77 * Allocation of bits to FUs gets particularly complex for SIMD (elwidth
78 overrides) requiring shift and mask logic that is simply not needed
79 compared to "one-for-one" schemes (above)
80
81 Overall there is very little in favour of this concept.
82
83 ## Scalar (single) integer as predicate with one DM row per bit
84
85 The Dependency Matrix logic from the CR proposal favourably applies
86 equally to this proposal. However there are additional caveats that
87 weigh against it:
88
89 * Like the single scalar DM entry proposal, the integer scalar register
90 had to be covered also by a single FM entry (for when it is used *as*
91 an integer register).
92 * Unlike the same, it must also be covered by a 64-wide suite of bitlevel
93 Dependency Matrix Rows. These numbers are so massive as to cause some
94 concern.
95 * A solution is to introduce a virtual register naming scheme however
96 this slso introduces huge complexity as the register cache has to be
97 capable of swapping reservations from 64 bitlevel to full 64bit scalar
98 level *and* keep the Dependency Matrices synchronised
99
100 it is enormously complex and likely to result in debugging, verification
101 and ongoing maintenance difficulties.
102
103 ## Schemes which split (a scalar) integer reg into mask "chunks"
104
105 These ideas are based on the principle that each chunk of 8 (or 16)
106 bits of a scalar integer register may be covered by its own DM row.
107 8 chunks of a scalar 64-bit integer register for use as a bit-level
108 predicate mask onto 64 vector elements would for example require 8
109 DM entries.
110
111 This would, for vector sizes of 8, solve the "chaining" problem reasonably
112 well even when two FUs (or two clock cycles) were required to deal with
113 4 elements at a time. The "compare" that generated the predicate would
114 be ready to go into the first "chunk" of predicate bits whilst the second
115 compare was still being issued.
116
117 It would also require a lot smaller DMs than the single-bit-per-element
118 ideas.
119
120 The problems start when trying to allocate bits of predicate to units.

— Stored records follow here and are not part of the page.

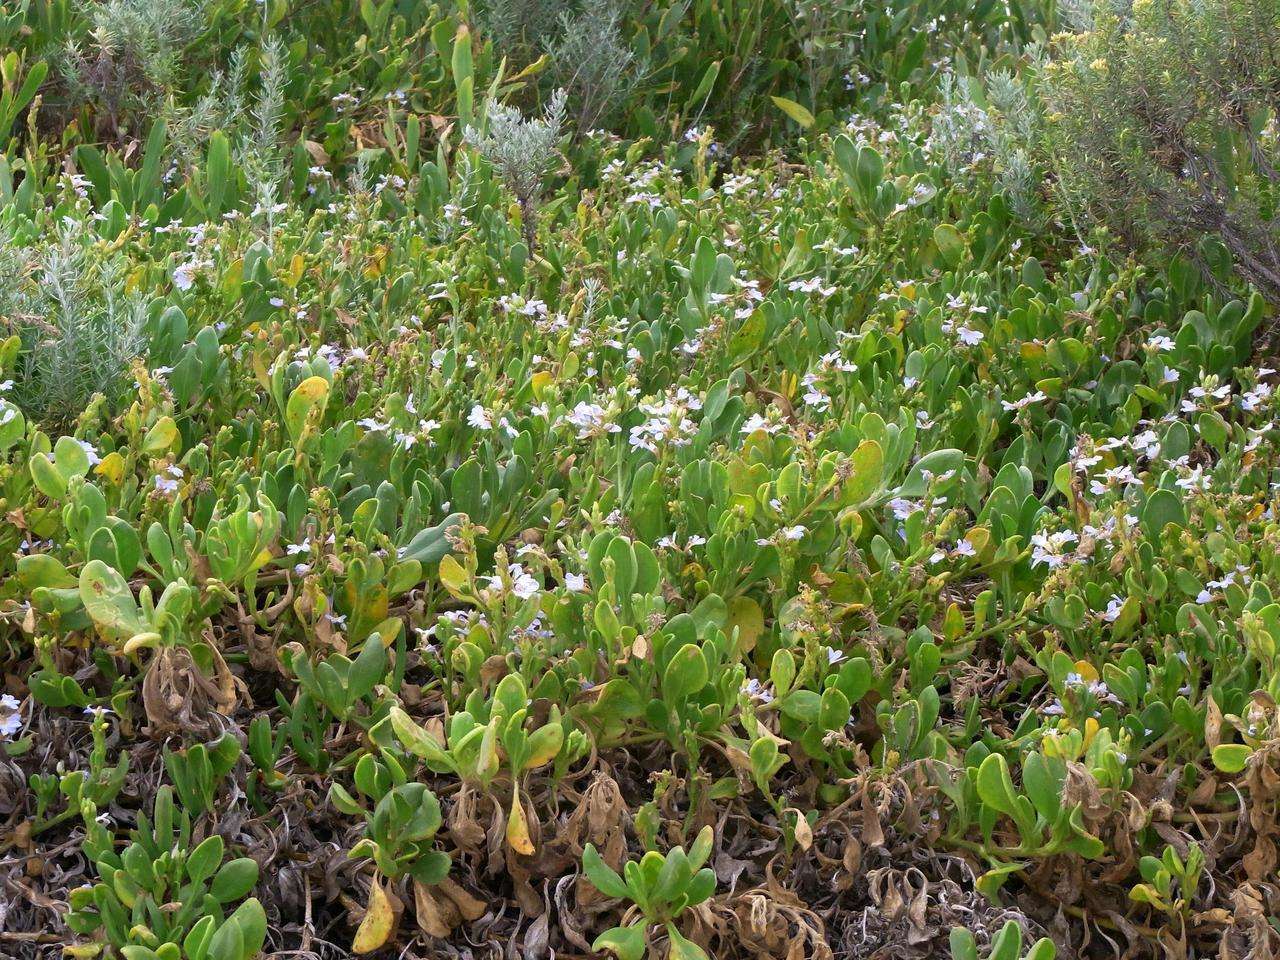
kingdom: Plantae
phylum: Tracheophyta
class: Magnoliopsida
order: Asterales
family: Goodeniaceae
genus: Scaevola
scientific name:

121 Just like the single-DM-row per entire scalar reg case, a shadow-capable
122 Predicate Funxtion Unit is now required (already determined to be costly)
123 except now if there are 8 chunks requiring 8 Predicate FUs *the problem
124 is now made 8x worse*.
125
126 Not only that but it is even more complex when trying to bring in virtual
127 register cacheing in order to bring down overall FU-REGs DM row count,
128 although the numbers are much lower: 8x 8-bit chunks of scalar int
129 only requires 8 DM Rows and 8 virtual subdivisions however *this is per
130 in-flight register*.
131
132 The additional complexity of the cross-over point between use as a chunked
133 predicate mask and when the same underlying register is used as an actual
134 scalar (or even vector) integer register is also carried over from the
135 bit-level DM subdivision case.
136
137 Out-of-order systems, to be effective, require several operations to
138 be "in-flight" (POWER10 has up to 1,000 in-flight instructions) and if
139 every predicated vector operation needed one 8-chunked scalar register
140 each it becomes exceedingly complex very quickly.
141
142 Even more than that, in a predicated chaining scenario, when computing
143 the mask from a vector "compare", the groupings are troublesome to
144 think through how to implement, which is itself a bad sign. It is
145 suspected that chaining will be complex or adversely affected by certain
146 combinations of element width.
147
148 (see [[masked_vector_chaining]])
149
150 Overall this idea which initially seems to save resources brings together
151 all the least favourable implementation aspects of other proposals and
152 requires and combines all of them.